* Source text:
[BEGIN]

This technological and indeed digital revolution is increasingly leaving no area uninfluenced by its radical transformation.

Indeed, this fact holds true for many parts of the world save for perhaps the developing world where access to computers and the Internet still depends largely on which income-bracket of society a person comes from.

This wide gulf in access to the Internet between the developed and developing world has given rise to a highly dissatisfactory state of affairs dubbed the ‘Digital Divide’.

Considering the centrality of information and technology to the world today it is about high time that African countries took sweeping steps to markedly narrow the Digital Divide for the betterment of their people.

To start with, the continent’s leaders should work on making access to computers and the Internet affordable.

Innovation as well as Research and Development (R&D) in science and technology at universities and other higher learning institutions needs to be actively promoted and encouraged to speed up the wheels of progress in society.

The Makerere University Business School (MUBS), for example, has won plaudits in recent years for engaging in pioneering scientific research in Uganda and this stellar example needs to be emulated by universities across the East African Community (EAC) and indeed the continent at large.

In addition, computer science should be made part of the Primary and Secondary School curriculum so as to encourage children to feel at ease with computers.

Granted, all these grand ideas require lots of money which the continent in light of the serious developmental challenges it has to grapple with would be hard-pressed to find.

But we should also remember that in today’s world technology is a sine qua non for development and indeed, the dividends accruing from this are more than worth it.

For instance, a technologically empowered generation can become technology entrepreneurs setting up tech start-ups that with time can eventually blossom into powerful companies wielding enormous clout across borders and providing greatly sought-after jobs as well as tax revenues to economies on the continent.

[END]

* Entries supplied:
[BEGIN]

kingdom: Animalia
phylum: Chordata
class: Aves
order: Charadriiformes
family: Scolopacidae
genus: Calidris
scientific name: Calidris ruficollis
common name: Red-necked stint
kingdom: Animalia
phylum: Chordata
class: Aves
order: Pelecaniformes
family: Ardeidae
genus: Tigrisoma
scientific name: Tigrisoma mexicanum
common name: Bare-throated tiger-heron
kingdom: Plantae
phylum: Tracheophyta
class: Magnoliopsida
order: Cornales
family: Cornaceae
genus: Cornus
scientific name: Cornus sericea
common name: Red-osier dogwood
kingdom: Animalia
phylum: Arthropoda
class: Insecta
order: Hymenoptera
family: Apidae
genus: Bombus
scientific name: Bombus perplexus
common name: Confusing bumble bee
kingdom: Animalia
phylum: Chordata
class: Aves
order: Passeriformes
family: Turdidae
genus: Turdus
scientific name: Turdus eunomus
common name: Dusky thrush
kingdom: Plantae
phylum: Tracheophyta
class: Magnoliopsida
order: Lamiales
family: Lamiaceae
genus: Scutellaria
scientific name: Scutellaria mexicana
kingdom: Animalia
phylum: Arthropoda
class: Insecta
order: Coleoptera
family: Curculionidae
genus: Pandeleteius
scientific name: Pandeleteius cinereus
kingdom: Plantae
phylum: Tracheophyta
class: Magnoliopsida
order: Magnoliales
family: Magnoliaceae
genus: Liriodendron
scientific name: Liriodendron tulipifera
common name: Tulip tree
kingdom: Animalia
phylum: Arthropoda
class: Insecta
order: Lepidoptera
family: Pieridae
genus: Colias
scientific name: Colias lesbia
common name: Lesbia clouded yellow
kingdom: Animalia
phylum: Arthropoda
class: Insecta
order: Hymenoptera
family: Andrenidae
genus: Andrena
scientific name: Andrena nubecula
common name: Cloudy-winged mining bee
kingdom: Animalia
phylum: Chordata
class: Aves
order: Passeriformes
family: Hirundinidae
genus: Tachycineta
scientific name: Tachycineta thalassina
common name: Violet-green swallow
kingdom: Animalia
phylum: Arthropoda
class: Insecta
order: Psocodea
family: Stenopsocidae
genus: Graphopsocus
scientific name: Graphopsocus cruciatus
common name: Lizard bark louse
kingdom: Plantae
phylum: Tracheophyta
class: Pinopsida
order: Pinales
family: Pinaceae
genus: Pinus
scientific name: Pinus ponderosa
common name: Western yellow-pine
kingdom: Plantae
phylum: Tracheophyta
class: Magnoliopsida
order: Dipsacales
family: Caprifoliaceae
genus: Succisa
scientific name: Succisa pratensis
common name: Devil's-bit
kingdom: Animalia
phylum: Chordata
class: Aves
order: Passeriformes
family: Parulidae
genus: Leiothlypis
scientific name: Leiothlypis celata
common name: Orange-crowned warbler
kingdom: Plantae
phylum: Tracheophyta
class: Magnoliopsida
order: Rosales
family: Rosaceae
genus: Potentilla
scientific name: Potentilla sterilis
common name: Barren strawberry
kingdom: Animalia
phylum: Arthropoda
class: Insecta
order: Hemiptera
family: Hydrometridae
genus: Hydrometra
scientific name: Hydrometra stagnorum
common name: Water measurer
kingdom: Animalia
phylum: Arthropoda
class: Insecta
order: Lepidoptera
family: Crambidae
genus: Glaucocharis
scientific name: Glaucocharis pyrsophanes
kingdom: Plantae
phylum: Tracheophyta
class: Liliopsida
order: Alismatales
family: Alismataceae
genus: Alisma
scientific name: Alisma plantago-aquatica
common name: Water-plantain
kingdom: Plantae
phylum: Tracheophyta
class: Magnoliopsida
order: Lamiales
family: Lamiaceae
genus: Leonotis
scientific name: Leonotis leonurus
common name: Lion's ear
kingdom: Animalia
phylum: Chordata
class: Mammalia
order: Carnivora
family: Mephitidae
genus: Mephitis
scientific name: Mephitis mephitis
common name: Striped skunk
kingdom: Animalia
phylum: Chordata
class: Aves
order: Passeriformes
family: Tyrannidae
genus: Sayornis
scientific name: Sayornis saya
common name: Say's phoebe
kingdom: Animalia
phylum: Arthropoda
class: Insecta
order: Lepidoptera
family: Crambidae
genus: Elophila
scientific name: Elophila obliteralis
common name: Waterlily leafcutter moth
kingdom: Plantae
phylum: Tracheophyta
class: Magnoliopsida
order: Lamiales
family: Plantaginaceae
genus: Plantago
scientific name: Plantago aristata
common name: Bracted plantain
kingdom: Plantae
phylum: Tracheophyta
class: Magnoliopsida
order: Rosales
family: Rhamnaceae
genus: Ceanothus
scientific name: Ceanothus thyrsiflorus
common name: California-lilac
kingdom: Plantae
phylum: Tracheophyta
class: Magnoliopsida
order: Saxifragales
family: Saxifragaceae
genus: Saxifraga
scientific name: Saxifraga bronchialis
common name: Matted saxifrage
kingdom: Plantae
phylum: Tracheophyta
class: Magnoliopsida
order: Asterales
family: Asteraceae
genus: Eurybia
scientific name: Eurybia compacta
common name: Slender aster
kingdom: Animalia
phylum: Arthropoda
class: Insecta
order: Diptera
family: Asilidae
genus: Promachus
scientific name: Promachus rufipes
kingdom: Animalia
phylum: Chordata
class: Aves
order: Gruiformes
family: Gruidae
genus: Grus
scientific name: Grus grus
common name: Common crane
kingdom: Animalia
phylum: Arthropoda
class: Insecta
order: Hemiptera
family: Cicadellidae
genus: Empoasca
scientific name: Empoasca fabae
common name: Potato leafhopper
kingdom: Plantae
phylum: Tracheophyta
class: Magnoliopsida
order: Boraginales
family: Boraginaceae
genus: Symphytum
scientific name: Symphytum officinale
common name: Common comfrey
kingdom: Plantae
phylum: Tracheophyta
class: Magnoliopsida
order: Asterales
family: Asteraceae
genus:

[END]

* Objectives:
**A)** Please retype, word for word, the part of the digital divide passage that opens with the words containing "Indeed, this fact" and closes with "the ‘Digital Divide’.".
**B)** Write what comes next in the passage on Africa's digital divide, picking up after its final sentence.
You won't need the listing for any of this.

* Written responses:
**A)**
Indeed, this fact holds true for many parts of the world save for perhaps the developing world where access to computers and the Internet still depends largely on which income-bracket of society a person comes from.

This wide gulf in access to the Internet between the developed and developing world has given rise to a highly dissatisfactory state of affairs dubbed the ‘Digital Divide’.

**B)**
Moreover, incentivizing innovation in science and technology can often lead to great progress in various sectors of the economy such as hastening the arrival of e-Health provision and e-commerce, improving farmers’ access to markets via mobile phones which is already happening in many areas of the continent and coming up with new, trailblazing ways to secure data from cyber-crime which can be applied in other parts of the globe.

Furthermore, the affordable provision of Internet services also leads to the greater and widespread diffusion of knowledge and all forms of information.

This creates an enlightened society that is better able to make intelligent choices and decisions about important matters affecting their lives such as politics, elections and the overall process of democracy.

And the examples of the Internet exerting a positive influence over uplifting democratic change are well-documented.

One good case in point was the election of a then-unheralded Barack Obama to the US Presidency in 2008 which was dubbed the first YouTube Election primarily because the Obama Campaign Team was able to shrewdly use the Internet to reach out and connect with the youths of America in a massive way.

Thus, going to great lengths to make technology work for Africa can potentially effect largely positive change in society across many countries in our motherland.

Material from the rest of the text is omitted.